Your answer must be the exact lines from the one with "f_number: 2.8" to the end of the data, both included, with no pictures.

Intrinsic camera parameters
-- Opening Marker --

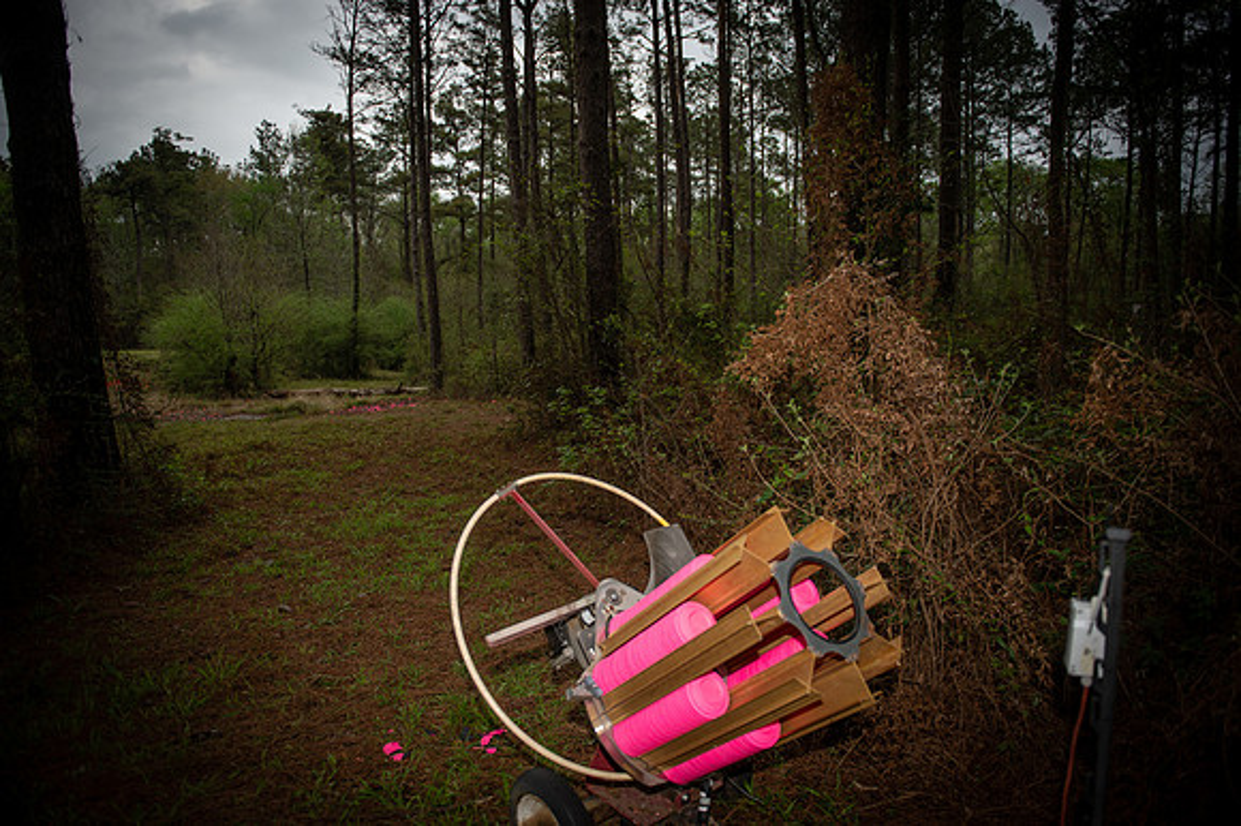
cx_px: 620
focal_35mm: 24
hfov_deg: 73.8
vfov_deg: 53.1
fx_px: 827
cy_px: 413
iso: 100
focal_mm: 24
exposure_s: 1/1000
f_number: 2.8
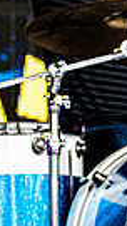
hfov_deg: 1.9
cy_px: 63
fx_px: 3847
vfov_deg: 3.4
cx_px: -50
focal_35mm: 643
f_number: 4.5
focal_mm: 116
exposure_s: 1/500
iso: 200
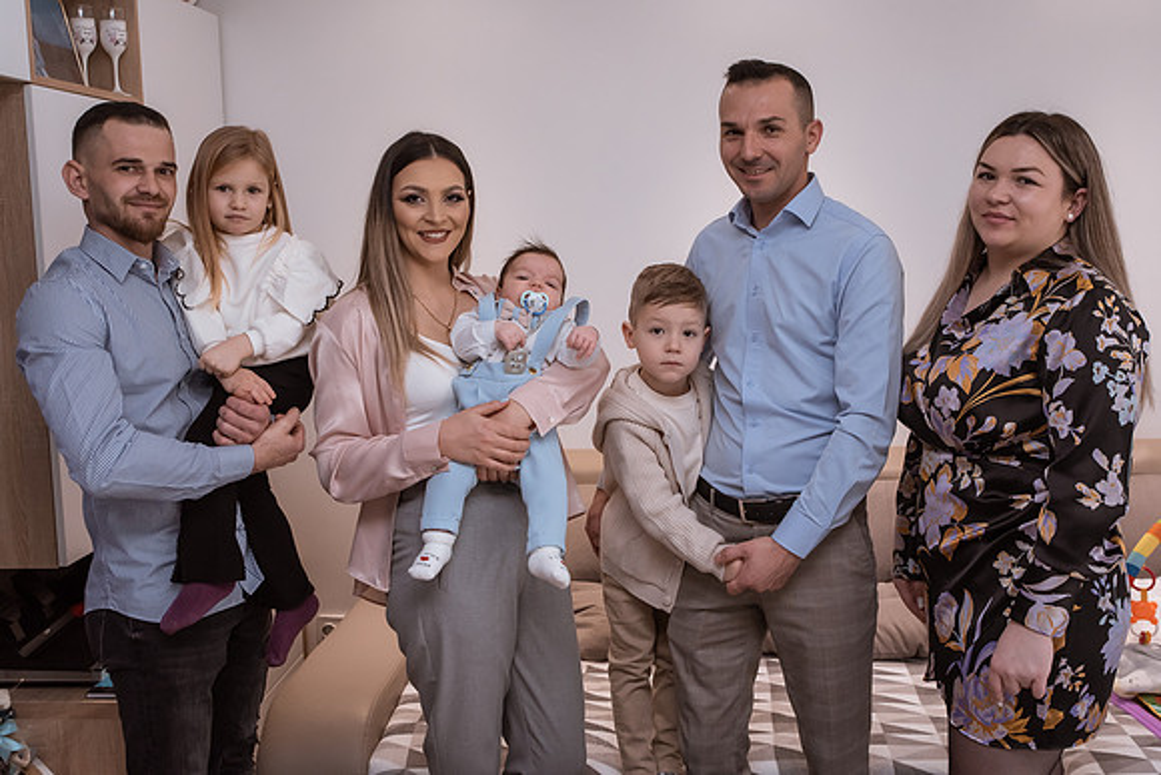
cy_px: 343
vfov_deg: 34.2
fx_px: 1257
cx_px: 590
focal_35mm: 39
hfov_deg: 49.6
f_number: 4
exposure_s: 1/160
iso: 1000
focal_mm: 35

-- Closing Marker --

ANSWER TO THIS EXERCISE
f_number: 2.8
hfov_deg: 1.9
cy_px: 63
fx_px: 3847
vfov_deg: 3.4
cx_px: -50
focal_35mm: 643
f_number: 4.5
focal_mm: 116
exposure_s: 1/500
iso: 200
cy_px: 343
vfov_deg: 34.2
fx_px: 1257
cx_px: 590
focal_35mm: 39
hfov_deg: 49.6
f_number: 4
exposure_s: 1/160
iso: 1000
focal_mm: 35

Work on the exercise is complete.